Он ушел куда-то, но уже вскоре вернулся с большой коробкой в руках. И торжественно, будто дарил нарядную куклу пятилетней имениннице, поставил ее рядом со мной на диване.
– Что это? – удивленно посмотрела я на Антонио и перевела взгляд на коробку из плотного темно-коричневого картона. Не дожидаясь ответа, попробовала двумя пальцами приподнять крышку и любопытно заглянуть в темное нутро, сулящее мне какой-то сюрприз.
– Это подарок?
Антонио немного замялся с ответом, а потом все же медленно, словно нехотя, разжал губы:
– Нет, не есть подарок. Подарок – завтра. Это… Как это сказать по-русски…
Он изобразил, будто продевает руки в невидимые рукава.
– Одежда? – поняла его я и в нетерпении открыла коробку. Но моя улыбка тут же сползла с лица, как смытая дождем дешевая косметика. Потому что то, что я вытащила из коробки, сложно было назвать… гм… одеждой. Это было синее трикотажное платье с нелепыми широкими плечами из-за пришитых изнутри толстых, как подушки, подплечников, с широким поясом и короткой юбкой.

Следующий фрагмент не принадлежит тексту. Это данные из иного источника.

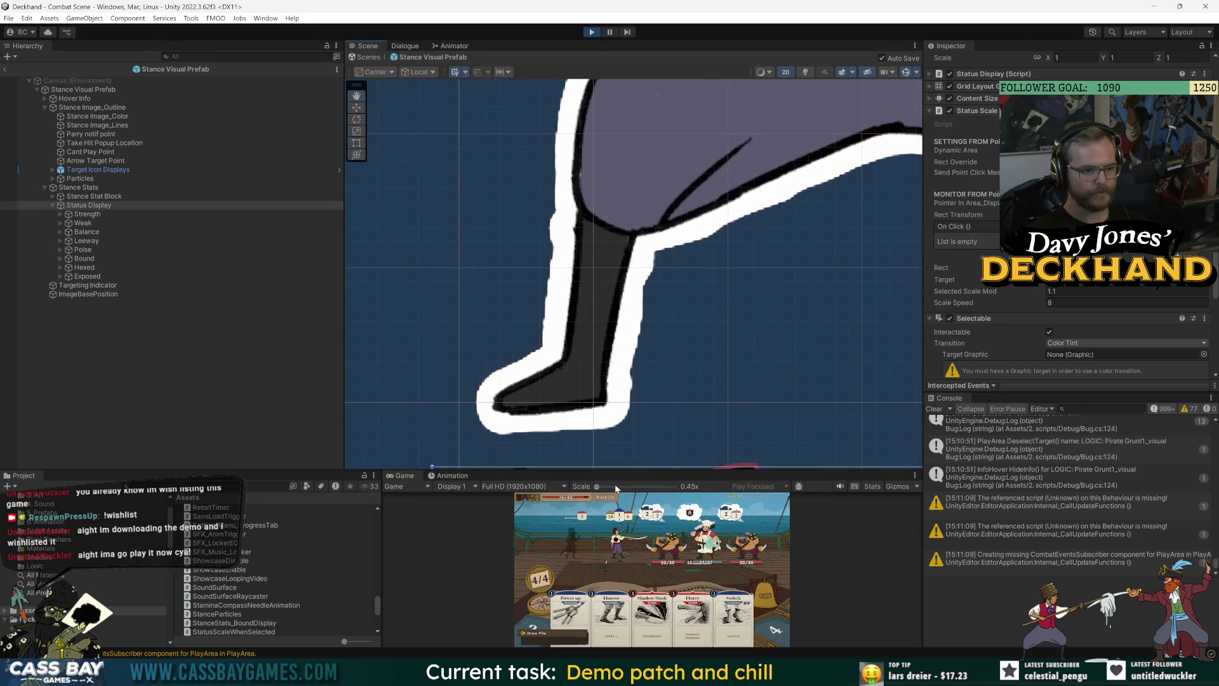
# Step: Extend the Targeting Indicator's bottom raycast padding further and start the playtest
pyautogui.click(91, 287)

Старомодное и, видимо, кем-то когда-то ношенное.
– Что это, Антонио? – подняла я недоуменные глаза на застывшего в выжидательной позе мужа. – Откуда это?
Он пожал плечами, то ли не понимая моих вопросов, то ли не зная на них ответов.
– Ты хочешь, чтобы я надела… это? – Я уже не заботилась о примитивном построении фраз для того, чтобы он меня понимал, настолько была обескуражена этой непонятной и неожиданной выходкой.
– Да. Пожалуйста, Дача.
– Даша.
– Да, извините, Даш-ша.
– Черт, Антонио… – Я растерянно вертела в руках это тряпье, не зная, как отреагировать. Муж хочет, чтобы я вот это напялила, потому что мой домашний костюм показался ему куда отвратительней? Чудеса в решете.
– Пожалуйста, – умоляюще сложил ладони перед грудью Антонио. – Потом ми купим другой.
У меня так и вертелся на языке вопрос, где он взял это платье, но я, чуть помедлив, решилась:
– Хорошо.
Антонио просиял и, хлопнув в ладоши, встал, намереваясь выйти из комнаты, чтобы я могла переодеться в одиночестве. В дверях он обернулся и послал мне, все еще продолжающей сидеть на диване с вытянутым от удивления лицом, воздушный поцелуй.
Во дела… Когда за мужем закрылась дверь, я вскочила и быстро заходила по комнате, не зная, как понимать эту странную его просьбу. Где он взял это платье? Чье оно? Я ради интереса приложила его к себе, примеряя. Если бы не эти подушкообразные подплечники, которые делали плечи чуть ли не вдвое шире, то платье было сшито словно на мою фигуру. Оно кому-то принадлежало раньше или все же Антонио купил его для меня? Может быть, сейчас мода такая странная и это платье – писк сезона, а я, помешанная на джинсах и толстовках в стиле унисекс, безнадежно отстала от современных тенденций? А может быть, Антонио, как человек другого, более старшего поколения – ярый противник «неженственности», и джинсы, спортивные костюмы, кроссовки считает мировым злом, сводящим на нет женскую красоту? И это платье (возможно, где-то у кого-то второпях одолженное) – как некий намек, что я должна носить «женскую одежду»?